Troubleshooting Cloudflare: SiteSkite Backups & Site Connection Issue.

If your SiteSkite site shows issues such as backups not running, cron jobs failing, 401 Unauthorized errors, or site connection problems, Cloudflare security and caching rules are the most common cause.

SiteSkite is a REST API–based system and relies on uninterrupted machine-to-machine communication. Certain Cloudflare protections can mistakenly block or cache these requests.

This guide explains how to identify, confirm, and fix Cloudflare interference correctly using the new Cloudflare dashboard.

Why Cloudflare Can Break SiteSkite

Cloudflare may interfere due to:

  • Bot Fight Mode

  • WAF (Web Application Firewall)

  • Managed / JS Challenges

  • Rate Limiting

  • API response caching

  • Header stripping (Authorization headers)

These protections are designed for browsers, not authenticated API calls like SiteSkite backups and cron triggers.

Where “Firewall Events” Are Now (Important)

Cloudflare has moved all security logs into a single place.

✅ New Location:

Log Explorer

This replaces:

  • Firewall Events

  • Bot Fight logs

  • WAF decisions

  • Rate limiting logs

How to Check If Cloudflare Is Blocking SiteSkite

Step 1: Open Log Explorer

  1. Log in to Cloudflare

  2. Select your domain

  3. From the left menu, click Log Explorer

Step 2: Filter SiteSkite API Requests

Paste this into the Log Explorer search bar:

http.request.uri.path contains "/wp-json/siteskite"

Press Enter.

Step 3: Show Only Blocked or Challenged Requests

Add this filter:

and (securityAction eq "block" or securityAction eq "managed_challenge" or securityAction eq "js_challenge")

Final filter:

http.request.uri.path contains "/wp-json/siteskite"
and (securityAction eq "block" or securityAction eq "managed_challenge" or securityAction eq "js_challenge")

Set the time range to when the backup or cron failed.

What You’ll See If Cloudflare Is the Problem

Typical log entries:

Client IP

Request Path

Action

Trigger

193.x.x.x

/wp-json/siteskite/...

managed_challenge

Bot Fight

162.x.x.x

/wp-json/siteskite/...

block

WAF (OWASP)

Clicking an entry shows:

  • Which rule blocked it

  • Why it was blocked

  • What behavior triggered Cloudflare

This is your confirmation.

Fix 1: Exclude SiteSkite API from Cloudflare Security

image

Create a Security Rule

Go to:
Security → Security Rules → Create Rule

IF condition:

http.request.uri.path contains "/wp-json/siteskite/"

Action:
Choose Skip and enable skipping:

  • WAF

  • Bot Fight Mode

  • Rate Limiting

💡 This tells Cloudflare:

“This is a trusted API endpoint. Do not interfere.”

Save the rule.

Fix 2: Disable Cloudflare Caching for SiteSkite API

image

Cloudflare caching API responses can cause:

  • Frozen backup progress

  • Cached 401 errors

  • Stuck status updates

Create a Cache Rule

Go to:
Caching → Cache Rules → Create Rule

IF condition:

uri.path contains "/wp-json/siteskite/"

Action:

  • Cache status → Bypass

Save.

Why Other Sites May Work But SiteSkite Doesn’t

Your other projects may work because they:

  • Don’t protect /wp-json

  • Don’t require Authorization headers

  • Don’t use authenticated cron APIs

  • Don’t have Bot Fight Mode enabled

SiteSkite does all of the above for security, which is why Cloudflare must be explicitly configured.

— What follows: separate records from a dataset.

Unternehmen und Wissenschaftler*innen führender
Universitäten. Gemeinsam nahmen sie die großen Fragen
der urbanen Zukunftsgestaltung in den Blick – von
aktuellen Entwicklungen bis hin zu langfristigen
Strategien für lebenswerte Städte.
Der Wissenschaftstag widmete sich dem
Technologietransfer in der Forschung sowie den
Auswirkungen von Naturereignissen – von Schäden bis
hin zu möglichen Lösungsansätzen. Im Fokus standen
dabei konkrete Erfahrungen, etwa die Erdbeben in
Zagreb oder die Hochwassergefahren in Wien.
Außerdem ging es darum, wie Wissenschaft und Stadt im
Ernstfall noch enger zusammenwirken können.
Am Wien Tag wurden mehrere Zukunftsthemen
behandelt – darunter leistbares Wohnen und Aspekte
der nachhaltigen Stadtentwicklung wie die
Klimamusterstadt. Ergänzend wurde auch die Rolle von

Symptoms That Indicate Cloudflare Interference

  • Backups stuck at a fixed percentage

  • Random 401 Unauthorized errors

  • Cron jobs failing intermittently

  • Site shows “Unable to communicate”

  • API works locally but fails externally

  • First request works, subsequent ones fail

Best Practice Recommendation

Always whitelist SiteSkite API endpoints in Cloudflare:

/wp-json/siteskite/*

This ensures:

  • Reliable backups

  • Stable cron execution

  • Accurate progress reporting

  • Smooth site connection

  • No random failures

Need Help?

If you copy one blocked log entry from Log Explorer, SiteSkite support can immediately identify:

  • The exact Cloudflare rule

  • The required fix

  • Whether the issue is WAF, Bot Fight, or caching related

Summary

Cloudflare is powerful—but aggressive by default.
SiteSkite is secure—but requires API-friendly handling.

Once Cloudflare rules are configured correctly, SiteSkite backups and site connections become rock-solid and predictable.